LISTA DE TAREAS:
- A) En la reseña de Kinds of Kindness, sustituye "sofás" por "sillones" y copia el pasaje desde "Por supuesto, la" hasta "con propósitos turbios.", ambos incluidos.
- B) Según la reseña de Kinds of Kindness, ¿de quién es la banda sonora para piano que acompaña las tres historias?
- C) Escribe cómo sigue la reseña de Kinds of Kindness después de su última oración.

FRAGMENTO DEL DOCUMENTO:
=====

No es una sorpresa para los fanáticos de Yorgos de toda la vida que las historias sean sombrías: un hombre de negocios (Plemons) vive una vida personal y profesional completamente bajo el control de su jefe (Defoe), hasta el jugo que bebe cada mañana y la hora exacta en que tiene relaciones sexuales con su esposa; una mujer (Stone) regresa de un accidente en el mar, pero su esposo (Plemons) no cree que sea su mujer y la obliga a cometer actos indescriptibles en su cuerpo; una esposa y madre (Stone) ha abandonado a su esposo e hijo por pertenecer a un culto sexual liderado por un hombre (Dafoe) que cree que una mujer joven (Qualley) tiene poderes para resucitar a los muertos.

Kinds of Kindness trata de una interdependencia omnipresente entre el poder despiadado y la sumisión voluntaria que surge en todas partes, lo que implica que todos estamos bajo su control. Eso la convierte en su película más sombría hasta el momento. Por supuesto, también es muy divertida.

Suceden cosas extrañas, pero esta no es una historia de fantasmas. A Lanthimos no le interesa tanto lo extraño como lo siniestro, una atmósfera subrayada en las tres historias con una punzante banda sonora para piano de Jerskin Fendrix y enfatizada por los lentes alternantes, los ángulos extravagantes, los primeros planos extremos y un motivo repetitivo de superficies brillantes del director de fotografía Robbie Ryan. De hecho, los pisos, paredes y techos de madera pulida del rústico bungalow de Daniel y Liz en el segundo piso, que le dan a todo el episodio un brillo cada vez más sanguinario, merecen un reconocimiento propio. 

Por supuesto, la atención a los detalles del decorado significa que siempre sabes exactamente dónde estás en una película de Lanthimos: el arreglo floral en una mesa auxiliar, un laberinto de mullidos sofás beige o la extensión de terreno baldío visible desde una ventana cuentan las historias de las personas en esta casa insoportablemente ordenada, esta oficina deslumbrantemente vidriada, o esta institución con propósitos turbios.

=====

REGISTROS PROPORCIONADOS:
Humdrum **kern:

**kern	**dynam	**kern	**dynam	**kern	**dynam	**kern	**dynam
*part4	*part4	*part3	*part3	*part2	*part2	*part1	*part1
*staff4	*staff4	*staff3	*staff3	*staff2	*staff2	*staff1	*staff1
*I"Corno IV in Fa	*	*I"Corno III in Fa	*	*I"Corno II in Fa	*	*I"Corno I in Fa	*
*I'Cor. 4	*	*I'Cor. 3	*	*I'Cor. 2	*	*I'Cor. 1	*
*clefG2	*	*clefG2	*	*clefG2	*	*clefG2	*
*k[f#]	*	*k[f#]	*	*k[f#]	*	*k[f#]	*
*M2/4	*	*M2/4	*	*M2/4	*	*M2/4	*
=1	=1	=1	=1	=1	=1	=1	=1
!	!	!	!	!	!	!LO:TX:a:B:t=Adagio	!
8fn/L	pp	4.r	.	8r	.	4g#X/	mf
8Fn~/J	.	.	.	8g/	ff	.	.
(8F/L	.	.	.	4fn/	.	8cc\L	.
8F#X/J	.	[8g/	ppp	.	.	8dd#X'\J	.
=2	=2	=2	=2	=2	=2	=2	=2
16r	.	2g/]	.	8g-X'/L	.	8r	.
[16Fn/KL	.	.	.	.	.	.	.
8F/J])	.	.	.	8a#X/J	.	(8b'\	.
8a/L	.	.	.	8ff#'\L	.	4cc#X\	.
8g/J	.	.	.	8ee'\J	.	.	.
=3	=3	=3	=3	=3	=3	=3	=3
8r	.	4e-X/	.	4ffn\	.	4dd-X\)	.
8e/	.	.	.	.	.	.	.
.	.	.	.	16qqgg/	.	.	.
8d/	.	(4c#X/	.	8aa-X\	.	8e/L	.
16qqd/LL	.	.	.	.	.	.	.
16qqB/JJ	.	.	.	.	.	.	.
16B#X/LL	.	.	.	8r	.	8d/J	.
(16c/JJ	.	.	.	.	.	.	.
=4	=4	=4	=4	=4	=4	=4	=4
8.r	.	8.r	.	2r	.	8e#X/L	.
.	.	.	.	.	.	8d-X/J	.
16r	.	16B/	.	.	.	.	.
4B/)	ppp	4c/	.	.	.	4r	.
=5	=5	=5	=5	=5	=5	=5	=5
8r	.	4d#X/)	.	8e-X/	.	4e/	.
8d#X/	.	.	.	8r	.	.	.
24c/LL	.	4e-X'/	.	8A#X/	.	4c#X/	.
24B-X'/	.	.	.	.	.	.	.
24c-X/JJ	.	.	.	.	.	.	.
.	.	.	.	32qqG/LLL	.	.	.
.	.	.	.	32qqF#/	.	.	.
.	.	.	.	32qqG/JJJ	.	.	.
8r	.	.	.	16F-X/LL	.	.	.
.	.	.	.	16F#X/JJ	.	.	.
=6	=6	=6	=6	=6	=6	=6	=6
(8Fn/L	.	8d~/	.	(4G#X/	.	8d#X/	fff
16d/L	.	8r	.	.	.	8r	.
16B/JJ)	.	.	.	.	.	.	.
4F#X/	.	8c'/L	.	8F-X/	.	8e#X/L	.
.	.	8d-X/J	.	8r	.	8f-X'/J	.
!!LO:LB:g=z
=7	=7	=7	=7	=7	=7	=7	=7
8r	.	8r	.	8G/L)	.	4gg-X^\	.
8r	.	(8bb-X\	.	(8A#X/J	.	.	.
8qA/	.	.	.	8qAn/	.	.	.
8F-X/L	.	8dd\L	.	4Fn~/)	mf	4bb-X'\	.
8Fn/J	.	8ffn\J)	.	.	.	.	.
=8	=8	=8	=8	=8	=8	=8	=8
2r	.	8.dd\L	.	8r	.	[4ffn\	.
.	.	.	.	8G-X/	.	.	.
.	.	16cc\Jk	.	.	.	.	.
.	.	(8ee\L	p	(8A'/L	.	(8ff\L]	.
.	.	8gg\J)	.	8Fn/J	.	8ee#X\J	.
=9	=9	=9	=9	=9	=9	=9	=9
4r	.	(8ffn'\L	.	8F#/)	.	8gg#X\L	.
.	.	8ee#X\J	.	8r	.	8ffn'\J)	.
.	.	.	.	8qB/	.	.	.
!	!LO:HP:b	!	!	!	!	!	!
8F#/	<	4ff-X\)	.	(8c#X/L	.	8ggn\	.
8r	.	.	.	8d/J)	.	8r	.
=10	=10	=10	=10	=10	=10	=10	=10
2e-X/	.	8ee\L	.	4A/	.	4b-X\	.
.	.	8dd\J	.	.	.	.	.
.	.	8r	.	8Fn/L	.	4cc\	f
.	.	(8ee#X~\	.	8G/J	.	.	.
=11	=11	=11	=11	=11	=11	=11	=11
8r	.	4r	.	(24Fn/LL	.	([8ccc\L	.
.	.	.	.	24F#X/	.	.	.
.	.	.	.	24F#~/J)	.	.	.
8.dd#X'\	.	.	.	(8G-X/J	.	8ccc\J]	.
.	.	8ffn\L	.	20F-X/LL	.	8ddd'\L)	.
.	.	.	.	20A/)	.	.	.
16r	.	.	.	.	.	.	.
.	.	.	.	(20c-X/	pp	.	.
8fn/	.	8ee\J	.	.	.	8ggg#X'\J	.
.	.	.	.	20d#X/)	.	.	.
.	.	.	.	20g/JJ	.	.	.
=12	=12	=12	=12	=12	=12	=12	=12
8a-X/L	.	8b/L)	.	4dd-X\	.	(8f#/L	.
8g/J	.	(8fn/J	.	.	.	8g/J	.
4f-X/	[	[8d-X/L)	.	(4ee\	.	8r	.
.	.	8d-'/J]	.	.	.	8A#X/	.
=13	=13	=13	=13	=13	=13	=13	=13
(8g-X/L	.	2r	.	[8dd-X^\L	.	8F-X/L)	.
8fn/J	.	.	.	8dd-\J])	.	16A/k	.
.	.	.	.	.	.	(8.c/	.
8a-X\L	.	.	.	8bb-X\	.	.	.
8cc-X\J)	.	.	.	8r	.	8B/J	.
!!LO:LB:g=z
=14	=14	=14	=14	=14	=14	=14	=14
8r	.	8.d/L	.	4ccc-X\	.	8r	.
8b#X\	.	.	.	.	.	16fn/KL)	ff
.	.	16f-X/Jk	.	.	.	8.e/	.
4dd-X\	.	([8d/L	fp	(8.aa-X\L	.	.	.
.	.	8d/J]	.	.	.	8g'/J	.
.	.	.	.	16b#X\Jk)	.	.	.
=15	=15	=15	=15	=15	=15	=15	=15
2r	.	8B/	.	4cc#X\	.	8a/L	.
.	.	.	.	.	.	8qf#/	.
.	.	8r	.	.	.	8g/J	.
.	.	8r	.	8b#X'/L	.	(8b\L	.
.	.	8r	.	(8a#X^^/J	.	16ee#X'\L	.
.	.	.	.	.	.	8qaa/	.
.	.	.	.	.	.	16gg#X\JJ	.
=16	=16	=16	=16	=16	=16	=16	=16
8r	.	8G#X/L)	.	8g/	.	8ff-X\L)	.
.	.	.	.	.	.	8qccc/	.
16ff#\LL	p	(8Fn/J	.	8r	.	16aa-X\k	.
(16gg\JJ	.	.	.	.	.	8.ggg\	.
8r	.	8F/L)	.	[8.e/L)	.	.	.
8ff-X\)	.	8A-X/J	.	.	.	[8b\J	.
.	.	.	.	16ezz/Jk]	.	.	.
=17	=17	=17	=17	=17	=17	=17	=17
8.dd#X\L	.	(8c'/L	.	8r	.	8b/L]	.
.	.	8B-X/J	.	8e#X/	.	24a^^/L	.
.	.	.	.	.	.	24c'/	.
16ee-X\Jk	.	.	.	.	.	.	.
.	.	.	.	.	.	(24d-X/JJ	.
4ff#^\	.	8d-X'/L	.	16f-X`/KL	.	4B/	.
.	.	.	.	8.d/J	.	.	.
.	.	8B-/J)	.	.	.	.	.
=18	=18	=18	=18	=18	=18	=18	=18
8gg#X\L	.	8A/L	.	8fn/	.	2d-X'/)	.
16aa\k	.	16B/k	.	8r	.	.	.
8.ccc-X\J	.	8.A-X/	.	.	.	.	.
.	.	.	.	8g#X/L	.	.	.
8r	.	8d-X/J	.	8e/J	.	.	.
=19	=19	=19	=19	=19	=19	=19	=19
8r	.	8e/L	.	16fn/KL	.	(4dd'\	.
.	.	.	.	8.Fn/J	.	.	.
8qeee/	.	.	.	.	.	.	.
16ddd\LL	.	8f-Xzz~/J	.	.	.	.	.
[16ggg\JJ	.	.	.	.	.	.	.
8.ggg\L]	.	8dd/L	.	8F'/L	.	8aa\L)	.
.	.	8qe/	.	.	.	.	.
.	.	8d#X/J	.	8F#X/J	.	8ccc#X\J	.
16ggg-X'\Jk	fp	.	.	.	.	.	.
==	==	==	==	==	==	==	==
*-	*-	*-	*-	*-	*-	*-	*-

=====

RESULTADOS DEL EJERCICIO:
- A)
Por supuesto, la atención a los detalles del decorado significa que siempre sabes exactamente dónde estás en una película de Lanthimos: el arreglo floral en una mesa auxiliar, un laberinto de mullidos sillones beige o la extensión de terreno baldío visible desde una ventana cuentan las historias de las personas en esta casa insoportablemente ordenada, esta oficina deslumbrantemente vidriada, o esta institución con propósitos turbios.

- B) De Jerskin Fendrix.

- C)
El control es la obsesión de Lanthimos, y la posesión extrema de las vidas de otras personas recorre estos cuentos tanto como la posesión extrema de la narración recorre la obra de Lanthimos. Su control sobre nosotros es férreo, y puede resultar tan sofocante como desafiante e inspirador. El absurdo inexpresivo y el tono cómico tranquilamente negro de "Kinds of Kindness" recuerdan las películas anteriores de Lanthimos (Dogtooth, Alps, The Lobster y The Killing of the Sacred Deer), lo que tal vez no sea sorprendente, ya que ha vuelto a trabajar con su guionista, Efthimis Filippou, lo que convierte a esta película en una especie de reintroducción a su obra para aquellos que se unieron a la fiesta más recientemente. Como en esas películas anteriores, la sensación dominante es la de ver a los humanos como juguetes para las ideas cada vez más sádicas de un titiritero enfermo. 

No es una broma, es lo que hace Lanthimos, y el grado de simpatía (o, más apropiadamente, de relajación) que uno tenga con esta película determinará el apetito que uno tenga por él, que parece un limpiador de paladar provisional y para los verdaderos fans. Algunos de los que pensaron que sus dos últimas películas eran un pasatiempo excéntrico podrían acabar sintiéndose como algunos de los desafortunados protagonistas de esta película: maltratados, maltrechos y atrapados, pero cualquiera que comparta el placer de Lanthimos al aplastar a sus humanos como si fueran moscas sin duda obtendrá un placer irónico de ello.